« Les pluies perdurent sur l’Hexagone et suscitent bien des inquiétudes sur les chantiers de récolte encore à effectuer tant d’un point de vue qualitatif que quantitatif », souligne le cabinet Agritel dans une note du 4 août 2021.

La production française de blé tendre pourrait atteindre 36,7 millions de tonnes, rapporte mercredi Agreste, le service de la statistique du ministère de l’Agriculture. Cette estimation au 1er août est en baisse de 400 000 tonnes par rapport à celle de juillet.

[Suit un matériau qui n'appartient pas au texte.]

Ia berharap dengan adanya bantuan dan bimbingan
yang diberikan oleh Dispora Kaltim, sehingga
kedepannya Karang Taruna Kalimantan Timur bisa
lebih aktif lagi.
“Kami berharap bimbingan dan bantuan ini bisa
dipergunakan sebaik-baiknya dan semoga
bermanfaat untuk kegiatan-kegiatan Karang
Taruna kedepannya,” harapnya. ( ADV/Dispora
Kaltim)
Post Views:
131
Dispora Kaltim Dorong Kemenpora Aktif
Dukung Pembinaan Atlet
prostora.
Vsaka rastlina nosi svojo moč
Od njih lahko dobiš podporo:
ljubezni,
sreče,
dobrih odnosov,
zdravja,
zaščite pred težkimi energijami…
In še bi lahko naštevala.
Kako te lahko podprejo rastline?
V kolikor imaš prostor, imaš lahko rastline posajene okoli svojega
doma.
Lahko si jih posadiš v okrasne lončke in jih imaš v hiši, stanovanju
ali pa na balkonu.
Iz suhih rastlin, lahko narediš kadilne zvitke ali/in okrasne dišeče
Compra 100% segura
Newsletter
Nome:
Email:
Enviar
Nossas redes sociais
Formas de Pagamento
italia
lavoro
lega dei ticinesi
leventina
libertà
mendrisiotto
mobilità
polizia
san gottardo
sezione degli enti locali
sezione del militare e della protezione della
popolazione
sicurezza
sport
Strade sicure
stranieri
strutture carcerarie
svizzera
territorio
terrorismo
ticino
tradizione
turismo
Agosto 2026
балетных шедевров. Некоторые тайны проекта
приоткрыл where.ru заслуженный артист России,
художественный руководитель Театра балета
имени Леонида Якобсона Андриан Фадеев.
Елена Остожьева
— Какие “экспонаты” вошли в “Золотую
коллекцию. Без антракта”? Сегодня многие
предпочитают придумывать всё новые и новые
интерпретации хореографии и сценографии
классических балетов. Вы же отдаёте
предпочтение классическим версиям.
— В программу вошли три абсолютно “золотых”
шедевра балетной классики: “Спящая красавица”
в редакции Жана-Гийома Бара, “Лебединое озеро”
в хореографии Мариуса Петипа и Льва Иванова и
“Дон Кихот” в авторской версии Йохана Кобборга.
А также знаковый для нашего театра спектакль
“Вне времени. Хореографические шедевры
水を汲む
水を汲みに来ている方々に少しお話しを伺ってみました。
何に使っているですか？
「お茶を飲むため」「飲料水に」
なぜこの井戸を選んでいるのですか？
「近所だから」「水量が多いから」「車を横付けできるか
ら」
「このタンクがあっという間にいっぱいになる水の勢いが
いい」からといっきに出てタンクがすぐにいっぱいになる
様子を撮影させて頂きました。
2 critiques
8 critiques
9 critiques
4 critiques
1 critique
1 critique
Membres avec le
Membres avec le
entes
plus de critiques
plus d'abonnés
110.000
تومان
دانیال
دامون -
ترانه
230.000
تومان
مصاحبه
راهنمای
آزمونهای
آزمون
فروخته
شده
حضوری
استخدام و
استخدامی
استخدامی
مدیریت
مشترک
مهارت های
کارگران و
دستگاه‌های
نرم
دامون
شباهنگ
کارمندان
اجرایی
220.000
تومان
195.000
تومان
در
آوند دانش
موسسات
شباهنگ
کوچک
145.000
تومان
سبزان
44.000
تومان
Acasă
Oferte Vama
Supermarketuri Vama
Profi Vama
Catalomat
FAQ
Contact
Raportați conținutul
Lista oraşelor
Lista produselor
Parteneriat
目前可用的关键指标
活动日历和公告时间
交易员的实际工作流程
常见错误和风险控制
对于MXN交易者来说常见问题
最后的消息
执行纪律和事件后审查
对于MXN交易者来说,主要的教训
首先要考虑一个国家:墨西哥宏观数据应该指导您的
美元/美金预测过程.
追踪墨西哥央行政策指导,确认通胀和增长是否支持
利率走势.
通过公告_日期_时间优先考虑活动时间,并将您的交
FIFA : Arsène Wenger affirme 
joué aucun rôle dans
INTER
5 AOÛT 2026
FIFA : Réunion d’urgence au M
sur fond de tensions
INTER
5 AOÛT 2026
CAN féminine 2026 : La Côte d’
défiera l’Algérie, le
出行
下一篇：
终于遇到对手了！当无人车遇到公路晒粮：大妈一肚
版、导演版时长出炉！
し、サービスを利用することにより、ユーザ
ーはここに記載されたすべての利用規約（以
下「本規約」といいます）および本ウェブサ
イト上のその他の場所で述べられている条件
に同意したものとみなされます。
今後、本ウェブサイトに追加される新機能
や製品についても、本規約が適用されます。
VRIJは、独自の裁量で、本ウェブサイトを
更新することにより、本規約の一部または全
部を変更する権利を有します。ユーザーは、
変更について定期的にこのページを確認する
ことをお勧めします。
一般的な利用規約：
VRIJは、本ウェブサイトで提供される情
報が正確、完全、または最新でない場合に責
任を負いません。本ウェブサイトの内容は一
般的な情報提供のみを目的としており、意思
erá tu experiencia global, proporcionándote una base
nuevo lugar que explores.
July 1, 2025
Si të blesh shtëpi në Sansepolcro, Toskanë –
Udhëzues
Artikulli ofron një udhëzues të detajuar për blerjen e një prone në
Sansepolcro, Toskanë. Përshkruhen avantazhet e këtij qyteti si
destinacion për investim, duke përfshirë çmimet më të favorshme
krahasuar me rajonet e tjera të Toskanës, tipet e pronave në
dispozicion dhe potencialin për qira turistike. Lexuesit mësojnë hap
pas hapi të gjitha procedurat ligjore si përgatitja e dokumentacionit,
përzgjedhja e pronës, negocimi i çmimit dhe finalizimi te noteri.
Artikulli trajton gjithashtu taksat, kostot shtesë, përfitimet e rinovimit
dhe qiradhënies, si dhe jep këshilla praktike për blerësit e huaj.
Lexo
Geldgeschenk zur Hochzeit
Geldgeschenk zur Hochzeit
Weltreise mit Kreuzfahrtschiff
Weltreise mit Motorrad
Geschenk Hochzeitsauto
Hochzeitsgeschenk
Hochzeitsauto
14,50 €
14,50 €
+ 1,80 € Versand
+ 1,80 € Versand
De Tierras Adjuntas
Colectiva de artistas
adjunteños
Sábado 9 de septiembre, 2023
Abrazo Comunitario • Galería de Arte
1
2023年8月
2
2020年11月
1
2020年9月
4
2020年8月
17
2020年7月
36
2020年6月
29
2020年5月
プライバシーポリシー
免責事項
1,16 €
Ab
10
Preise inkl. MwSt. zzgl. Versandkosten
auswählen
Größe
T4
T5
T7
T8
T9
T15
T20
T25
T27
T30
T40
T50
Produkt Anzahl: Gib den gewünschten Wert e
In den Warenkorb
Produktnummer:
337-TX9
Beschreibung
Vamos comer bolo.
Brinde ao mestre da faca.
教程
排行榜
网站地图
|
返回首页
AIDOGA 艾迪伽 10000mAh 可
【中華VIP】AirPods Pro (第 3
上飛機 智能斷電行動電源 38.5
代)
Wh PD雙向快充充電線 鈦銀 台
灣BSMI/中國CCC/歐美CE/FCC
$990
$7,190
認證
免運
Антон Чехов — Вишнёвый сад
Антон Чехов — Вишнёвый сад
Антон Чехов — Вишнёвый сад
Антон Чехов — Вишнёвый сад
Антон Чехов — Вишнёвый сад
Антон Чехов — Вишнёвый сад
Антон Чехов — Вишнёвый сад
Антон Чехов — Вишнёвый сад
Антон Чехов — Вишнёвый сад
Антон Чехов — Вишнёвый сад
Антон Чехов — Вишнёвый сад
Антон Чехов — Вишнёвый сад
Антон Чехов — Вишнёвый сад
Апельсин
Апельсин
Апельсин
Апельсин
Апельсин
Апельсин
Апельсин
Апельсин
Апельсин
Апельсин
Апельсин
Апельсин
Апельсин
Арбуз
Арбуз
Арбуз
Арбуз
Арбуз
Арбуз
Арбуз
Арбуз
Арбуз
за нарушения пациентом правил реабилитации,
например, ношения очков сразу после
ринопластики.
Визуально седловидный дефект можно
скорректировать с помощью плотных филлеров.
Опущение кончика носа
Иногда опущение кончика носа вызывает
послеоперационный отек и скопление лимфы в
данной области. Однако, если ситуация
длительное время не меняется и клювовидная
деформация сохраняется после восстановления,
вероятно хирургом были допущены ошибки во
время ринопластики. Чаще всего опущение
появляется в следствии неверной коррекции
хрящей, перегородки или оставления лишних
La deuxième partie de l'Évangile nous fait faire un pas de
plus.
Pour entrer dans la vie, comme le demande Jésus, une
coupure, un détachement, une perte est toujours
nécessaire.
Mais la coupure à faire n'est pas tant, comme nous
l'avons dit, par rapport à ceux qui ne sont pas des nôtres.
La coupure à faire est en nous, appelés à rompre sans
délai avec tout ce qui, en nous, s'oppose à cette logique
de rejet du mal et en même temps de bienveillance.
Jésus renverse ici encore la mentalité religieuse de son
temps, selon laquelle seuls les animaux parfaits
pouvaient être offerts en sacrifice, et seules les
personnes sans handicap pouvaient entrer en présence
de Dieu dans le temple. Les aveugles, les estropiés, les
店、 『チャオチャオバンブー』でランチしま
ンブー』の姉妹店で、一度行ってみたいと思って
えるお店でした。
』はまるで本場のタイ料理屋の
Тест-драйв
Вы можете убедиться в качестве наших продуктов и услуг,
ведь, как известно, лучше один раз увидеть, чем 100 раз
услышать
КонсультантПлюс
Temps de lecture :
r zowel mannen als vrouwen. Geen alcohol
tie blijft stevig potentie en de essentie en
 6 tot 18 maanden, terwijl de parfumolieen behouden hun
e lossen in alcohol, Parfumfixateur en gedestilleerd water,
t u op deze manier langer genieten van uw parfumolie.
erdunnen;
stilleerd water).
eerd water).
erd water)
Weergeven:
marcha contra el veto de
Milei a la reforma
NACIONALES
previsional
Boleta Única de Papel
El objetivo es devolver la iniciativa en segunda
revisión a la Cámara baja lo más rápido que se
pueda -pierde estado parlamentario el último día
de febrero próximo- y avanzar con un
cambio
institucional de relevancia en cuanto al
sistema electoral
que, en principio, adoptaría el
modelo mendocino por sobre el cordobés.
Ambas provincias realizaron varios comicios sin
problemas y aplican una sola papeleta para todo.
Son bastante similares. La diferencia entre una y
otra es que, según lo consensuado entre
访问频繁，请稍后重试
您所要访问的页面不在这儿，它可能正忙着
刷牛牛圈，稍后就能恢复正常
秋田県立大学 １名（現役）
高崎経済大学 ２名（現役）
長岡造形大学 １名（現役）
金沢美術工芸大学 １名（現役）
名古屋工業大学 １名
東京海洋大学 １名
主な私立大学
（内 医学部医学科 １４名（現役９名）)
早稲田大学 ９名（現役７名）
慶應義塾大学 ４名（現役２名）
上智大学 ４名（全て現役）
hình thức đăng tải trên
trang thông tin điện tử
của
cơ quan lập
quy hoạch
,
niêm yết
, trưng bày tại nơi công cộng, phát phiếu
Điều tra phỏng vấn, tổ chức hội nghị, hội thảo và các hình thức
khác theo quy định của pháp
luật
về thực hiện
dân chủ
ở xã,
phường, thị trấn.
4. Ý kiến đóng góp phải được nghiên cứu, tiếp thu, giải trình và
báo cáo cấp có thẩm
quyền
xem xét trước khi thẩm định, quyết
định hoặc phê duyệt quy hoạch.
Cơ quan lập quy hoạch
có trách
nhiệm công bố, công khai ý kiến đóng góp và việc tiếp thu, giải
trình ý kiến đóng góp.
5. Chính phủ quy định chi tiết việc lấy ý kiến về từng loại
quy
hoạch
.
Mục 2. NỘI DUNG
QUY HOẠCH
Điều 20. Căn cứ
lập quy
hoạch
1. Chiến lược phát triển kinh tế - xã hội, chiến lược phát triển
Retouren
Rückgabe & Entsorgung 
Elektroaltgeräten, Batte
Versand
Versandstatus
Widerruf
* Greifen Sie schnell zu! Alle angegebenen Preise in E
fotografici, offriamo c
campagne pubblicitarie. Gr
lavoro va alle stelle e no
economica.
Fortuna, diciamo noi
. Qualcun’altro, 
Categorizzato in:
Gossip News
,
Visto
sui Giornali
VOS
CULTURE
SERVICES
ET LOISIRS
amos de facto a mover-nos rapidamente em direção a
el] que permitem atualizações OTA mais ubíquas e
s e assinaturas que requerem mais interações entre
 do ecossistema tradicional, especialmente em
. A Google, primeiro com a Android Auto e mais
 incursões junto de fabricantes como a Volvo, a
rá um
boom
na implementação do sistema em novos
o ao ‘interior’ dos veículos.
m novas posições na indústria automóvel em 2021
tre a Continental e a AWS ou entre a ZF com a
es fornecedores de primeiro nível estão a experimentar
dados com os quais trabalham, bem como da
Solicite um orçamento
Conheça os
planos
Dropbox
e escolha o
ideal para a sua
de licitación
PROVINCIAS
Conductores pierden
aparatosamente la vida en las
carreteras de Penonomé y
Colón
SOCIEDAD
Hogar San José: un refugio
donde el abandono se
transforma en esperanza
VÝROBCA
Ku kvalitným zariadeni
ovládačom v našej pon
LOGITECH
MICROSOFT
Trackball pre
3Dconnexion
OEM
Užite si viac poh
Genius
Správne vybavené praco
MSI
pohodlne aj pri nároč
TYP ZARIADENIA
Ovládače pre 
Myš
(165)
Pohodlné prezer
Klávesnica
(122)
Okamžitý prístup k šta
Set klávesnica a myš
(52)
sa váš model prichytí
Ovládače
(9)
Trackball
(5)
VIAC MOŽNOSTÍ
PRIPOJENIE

Ce volume est toutefois supérieur de 25,8 % par rapport à l’an dernier et de 10 % comparativement à la moyenne de 2016 à 2020.

Au niveau de l’Union européenne, la récolte est estimée à 127,2 millions de tonnes (+7,7 % sur un an). « Les pays de l’Europe de l’Est ont des situations contrastées avec une baisse de la récolte de 20 % en Pologne et des augmentations de 10,3 % en Hongrie et de 52,4 % en Roumanie », souligne Agreste.

L’évaluation de la production de maïs reste, quant à elle, « incertaine », selon Agreste, qui estime que la récolte pourrait reculer de 3,1 % sur un an, à 13,2 millions de tonnes. Par rapport à la moyenne quinquennale, la production resterait stable (+0,1 %).

Dans les zones les plus avancées, les premiers chantiers de récolte de maïs sont attendus autour du 26 août par l’institut technique Arvalis, soit une semaine plus tard qu’initialement anticipé.

Vers 16h15 sur Euronext, la tonne de blé gagnait 1,25 euro sur l’échéance de septembre, à 229,50 euros, et 1,50 euro sur l’échéance de décembre, à 231,50 euros. Les échéances de mars et mai étaient aussi ancrées au-dessus de 230 euros la tonne.

La tonne de maïs, pour sa part, progressait vers 14h15 de cinq euros sur l’échéance d’août, bientôt close, à 300 euros, et de 50 centimes sur l’échéance de novembre, à 211,75 euros.